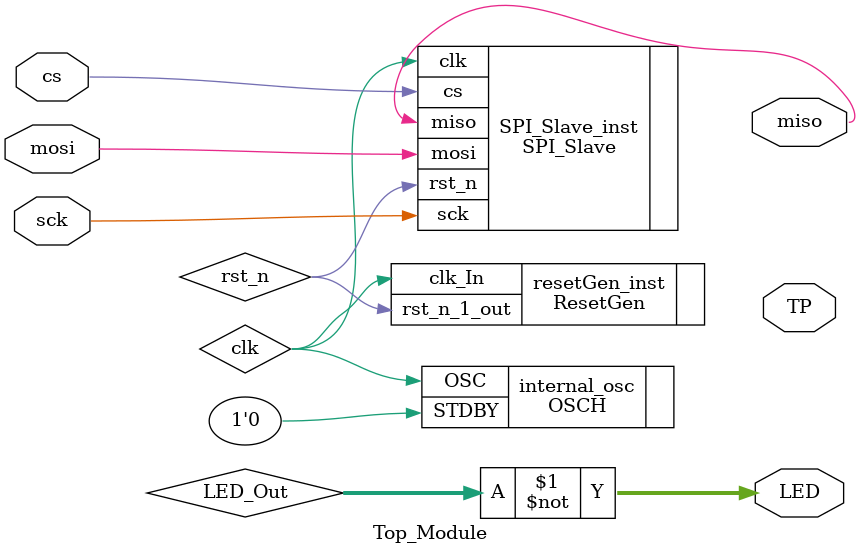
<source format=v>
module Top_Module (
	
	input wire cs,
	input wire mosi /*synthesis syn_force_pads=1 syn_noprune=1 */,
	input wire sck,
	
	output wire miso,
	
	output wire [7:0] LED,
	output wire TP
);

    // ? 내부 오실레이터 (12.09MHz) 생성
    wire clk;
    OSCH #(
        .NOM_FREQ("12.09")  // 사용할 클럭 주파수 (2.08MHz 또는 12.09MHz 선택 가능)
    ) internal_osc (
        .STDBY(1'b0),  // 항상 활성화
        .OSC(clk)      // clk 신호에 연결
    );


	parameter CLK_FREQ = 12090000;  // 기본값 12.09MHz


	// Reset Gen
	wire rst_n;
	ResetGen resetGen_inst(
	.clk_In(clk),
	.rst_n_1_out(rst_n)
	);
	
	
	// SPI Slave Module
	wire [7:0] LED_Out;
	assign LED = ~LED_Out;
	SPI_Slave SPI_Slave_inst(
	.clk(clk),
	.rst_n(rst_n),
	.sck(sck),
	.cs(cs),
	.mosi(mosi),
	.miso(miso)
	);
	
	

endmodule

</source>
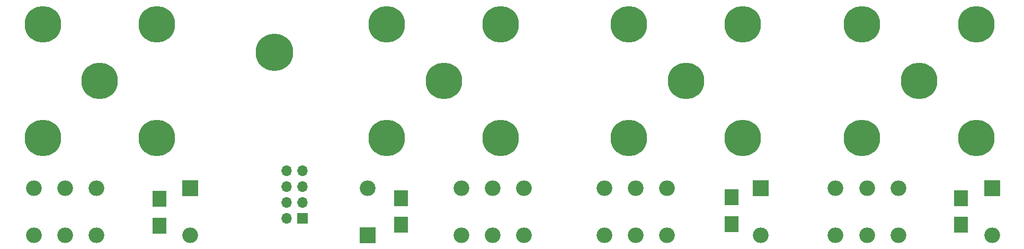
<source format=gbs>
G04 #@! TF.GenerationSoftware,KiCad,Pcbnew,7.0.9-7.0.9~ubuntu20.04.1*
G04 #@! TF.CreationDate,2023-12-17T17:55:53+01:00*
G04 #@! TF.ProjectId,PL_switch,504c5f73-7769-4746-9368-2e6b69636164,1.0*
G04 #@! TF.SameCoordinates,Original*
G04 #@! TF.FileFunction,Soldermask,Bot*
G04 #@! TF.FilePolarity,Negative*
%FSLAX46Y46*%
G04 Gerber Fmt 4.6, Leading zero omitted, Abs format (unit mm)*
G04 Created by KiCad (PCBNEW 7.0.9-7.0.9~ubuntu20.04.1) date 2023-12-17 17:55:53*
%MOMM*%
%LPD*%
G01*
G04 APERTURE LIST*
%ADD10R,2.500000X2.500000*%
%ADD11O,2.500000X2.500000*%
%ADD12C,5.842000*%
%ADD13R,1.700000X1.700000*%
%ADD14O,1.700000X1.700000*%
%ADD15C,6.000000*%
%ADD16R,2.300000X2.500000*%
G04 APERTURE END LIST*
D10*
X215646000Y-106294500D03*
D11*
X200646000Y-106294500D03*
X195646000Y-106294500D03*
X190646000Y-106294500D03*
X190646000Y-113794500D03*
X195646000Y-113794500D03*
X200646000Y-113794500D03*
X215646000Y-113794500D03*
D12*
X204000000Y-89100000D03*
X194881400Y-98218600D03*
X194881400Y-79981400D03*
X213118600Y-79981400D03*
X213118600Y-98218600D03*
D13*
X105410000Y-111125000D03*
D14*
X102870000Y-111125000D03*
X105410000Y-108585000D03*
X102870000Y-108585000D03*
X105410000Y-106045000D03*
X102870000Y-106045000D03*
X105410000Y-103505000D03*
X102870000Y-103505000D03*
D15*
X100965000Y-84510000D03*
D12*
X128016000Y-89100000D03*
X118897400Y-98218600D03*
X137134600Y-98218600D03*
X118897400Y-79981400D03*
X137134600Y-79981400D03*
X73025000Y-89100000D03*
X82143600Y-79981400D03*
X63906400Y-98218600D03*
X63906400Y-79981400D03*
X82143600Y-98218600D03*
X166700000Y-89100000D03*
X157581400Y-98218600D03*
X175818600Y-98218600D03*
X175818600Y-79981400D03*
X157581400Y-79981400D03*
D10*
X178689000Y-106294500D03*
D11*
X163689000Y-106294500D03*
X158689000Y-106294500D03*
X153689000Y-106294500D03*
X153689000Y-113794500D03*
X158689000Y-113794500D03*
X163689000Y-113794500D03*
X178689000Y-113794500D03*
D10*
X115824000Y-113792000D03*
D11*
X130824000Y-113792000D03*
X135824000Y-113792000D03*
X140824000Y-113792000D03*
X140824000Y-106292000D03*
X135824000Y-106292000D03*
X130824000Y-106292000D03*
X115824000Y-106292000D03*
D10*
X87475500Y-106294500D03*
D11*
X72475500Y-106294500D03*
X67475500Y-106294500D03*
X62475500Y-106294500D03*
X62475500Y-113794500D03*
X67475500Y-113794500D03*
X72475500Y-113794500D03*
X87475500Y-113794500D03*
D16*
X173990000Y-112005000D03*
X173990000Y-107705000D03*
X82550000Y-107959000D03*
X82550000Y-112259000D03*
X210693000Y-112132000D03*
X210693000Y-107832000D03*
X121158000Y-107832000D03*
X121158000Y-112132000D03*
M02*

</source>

• _Exercise description_
Go through the records and pull out each line that includes the word "KiCad".

• _Response to the exercise_
G04 #@! TF.GenerationSoftware,KiCad,Pcbnew,7.0.9-7.0.9~ubuntu20.04.1*
G04 Created by KiCad (PCBNEW 7.0.9-7.0.9~ubuntu20.04.1) date 2023-12-17 17:55:53*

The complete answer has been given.